Problem to solve: What is needed is an exact copy of the lines in the entries below from the one holding "one Marielle, said she was ‘humiliated’ when" through the one holding "charge for checked-in", pictures excluded.

(Records for processing begins)

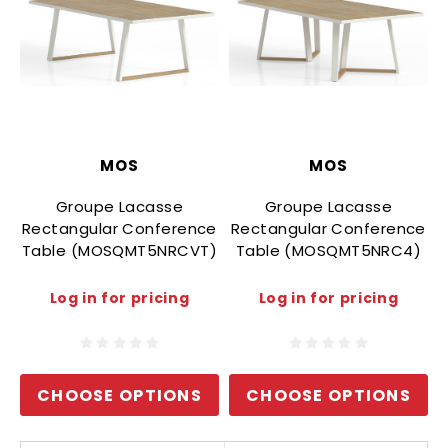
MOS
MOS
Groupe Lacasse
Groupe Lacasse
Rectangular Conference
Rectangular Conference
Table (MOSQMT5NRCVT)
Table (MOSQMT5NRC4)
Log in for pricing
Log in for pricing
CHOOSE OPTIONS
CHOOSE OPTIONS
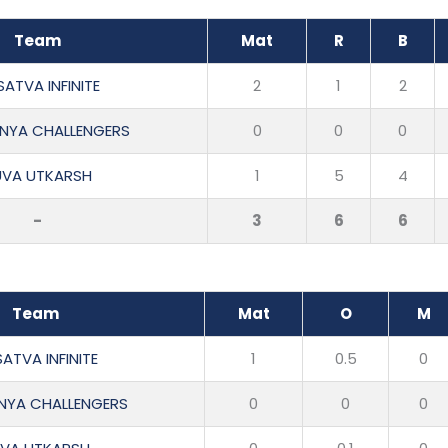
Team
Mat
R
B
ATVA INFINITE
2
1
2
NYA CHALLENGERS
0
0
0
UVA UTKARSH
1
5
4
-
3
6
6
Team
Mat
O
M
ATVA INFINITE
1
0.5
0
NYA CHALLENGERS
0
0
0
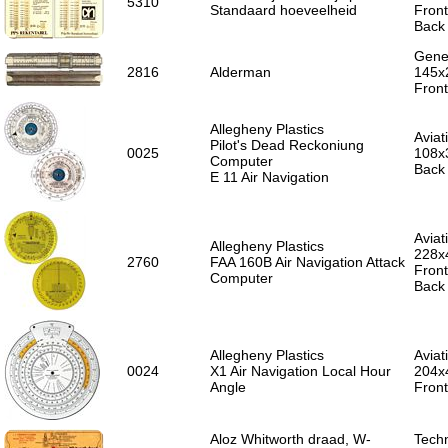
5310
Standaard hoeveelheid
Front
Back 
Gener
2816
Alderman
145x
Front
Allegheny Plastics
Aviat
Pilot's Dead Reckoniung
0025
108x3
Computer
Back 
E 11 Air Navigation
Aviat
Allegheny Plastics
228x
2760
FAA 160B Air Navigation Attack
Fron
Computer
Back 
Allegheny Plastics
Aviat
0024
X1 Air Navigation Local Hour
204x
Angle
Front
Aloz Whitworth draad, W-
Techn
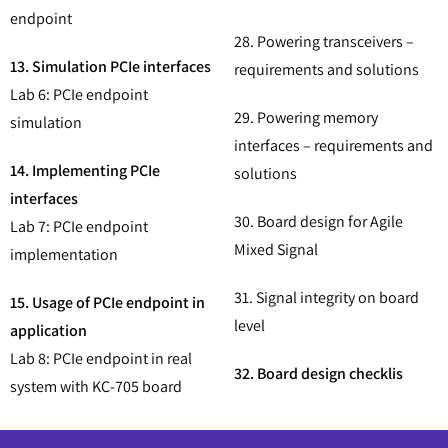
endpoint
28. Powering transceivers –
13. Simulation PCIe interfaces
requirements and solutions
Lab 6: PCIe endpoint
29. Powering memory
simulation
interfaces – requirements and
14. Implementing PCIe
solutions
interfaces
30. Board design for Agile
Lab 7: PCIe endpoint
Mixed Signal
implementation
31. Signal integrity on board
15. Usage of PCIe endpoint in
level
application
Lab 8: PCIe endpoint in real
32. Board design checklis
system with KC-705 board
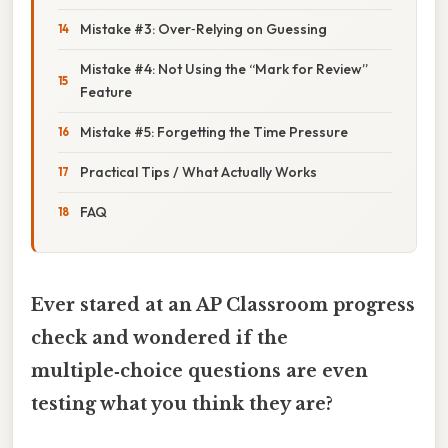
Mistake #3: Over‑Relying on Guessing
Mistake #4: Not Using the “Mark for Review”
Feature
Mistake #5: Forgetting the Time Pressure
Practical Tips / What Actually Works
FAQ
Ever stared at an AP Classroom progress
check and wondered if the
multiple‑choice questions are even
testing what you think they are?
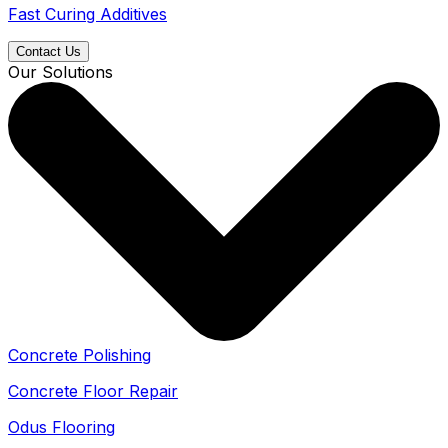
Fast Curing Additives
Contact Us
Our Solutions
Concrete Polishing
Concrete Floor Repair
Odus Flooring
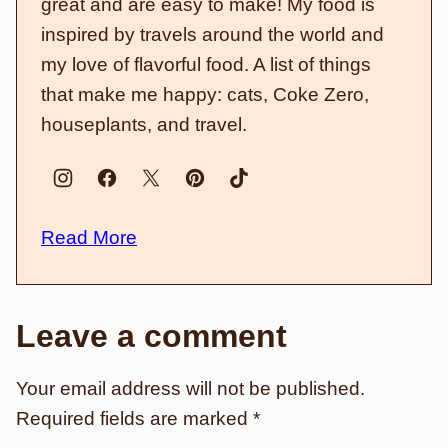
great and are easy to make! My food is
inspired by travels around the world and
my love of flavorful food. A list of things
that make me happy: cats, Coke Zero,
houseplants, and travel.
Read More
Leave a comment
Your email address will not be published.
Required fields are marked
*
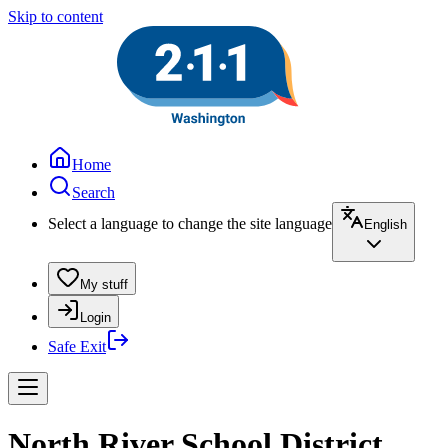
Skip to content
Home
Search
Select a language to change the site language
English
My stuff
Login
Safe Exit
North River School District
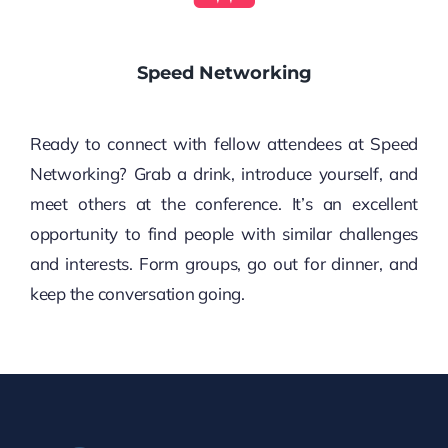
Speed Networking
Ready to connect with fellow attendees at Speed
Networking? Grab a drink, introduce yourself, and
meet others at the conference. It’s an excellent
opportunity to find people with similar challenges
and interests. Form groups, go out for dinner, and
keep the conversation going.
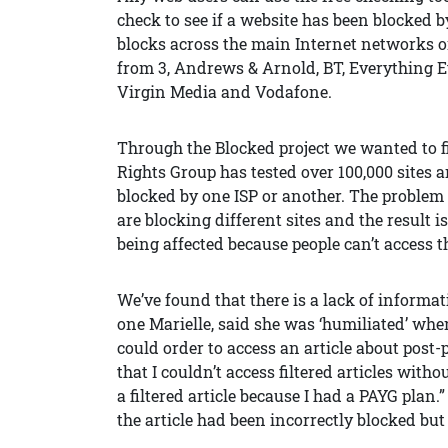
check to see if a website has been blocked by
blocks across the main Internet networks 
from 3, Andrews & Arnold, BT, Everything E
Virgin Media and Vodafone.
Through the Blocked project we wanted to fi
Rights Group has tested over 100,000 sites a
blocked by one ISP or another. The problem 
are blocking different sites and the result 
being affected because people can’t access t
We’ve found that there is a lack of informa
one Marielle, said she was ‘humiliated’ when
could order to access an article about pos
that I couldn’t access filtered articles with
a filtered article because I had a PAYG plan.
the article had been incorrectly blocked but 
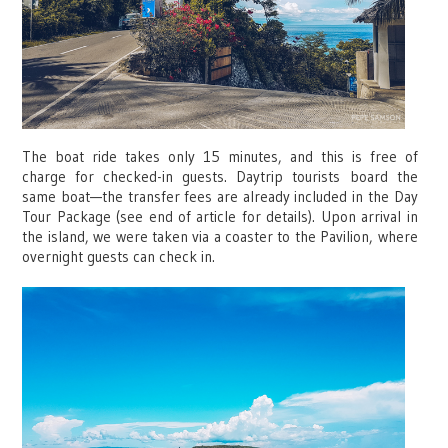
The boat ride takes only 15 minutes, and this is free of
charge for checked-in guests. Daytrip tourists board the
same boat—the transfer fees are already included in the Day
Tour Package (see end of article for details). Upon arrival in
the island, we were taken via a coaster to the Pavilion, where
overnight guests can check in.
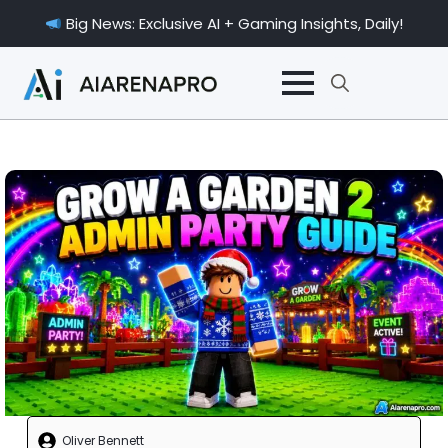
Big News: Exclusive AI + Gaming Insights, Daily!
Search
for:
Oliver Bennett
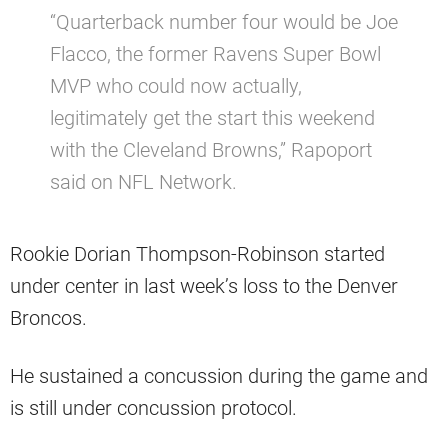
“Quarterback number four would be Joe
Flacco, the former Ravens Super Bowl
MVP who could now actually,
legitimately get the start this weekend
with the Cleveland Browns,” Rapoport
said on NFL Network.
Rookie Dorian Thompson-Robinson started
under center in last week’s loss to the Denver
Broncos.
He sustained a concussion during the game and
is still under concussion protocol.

(Records for processing ends)

Output for this task:
one Marielle, said she was ‘humiliated’ when
could order to access an article about pos
that I couldn’t access filtered articles with
a filtered article because I had a PAYG plan.
the article had been incorrectly blocked but 
The boat ride takes only 15 minutes, and this is free of
charge for checked-in guests. Daytrip tourists board the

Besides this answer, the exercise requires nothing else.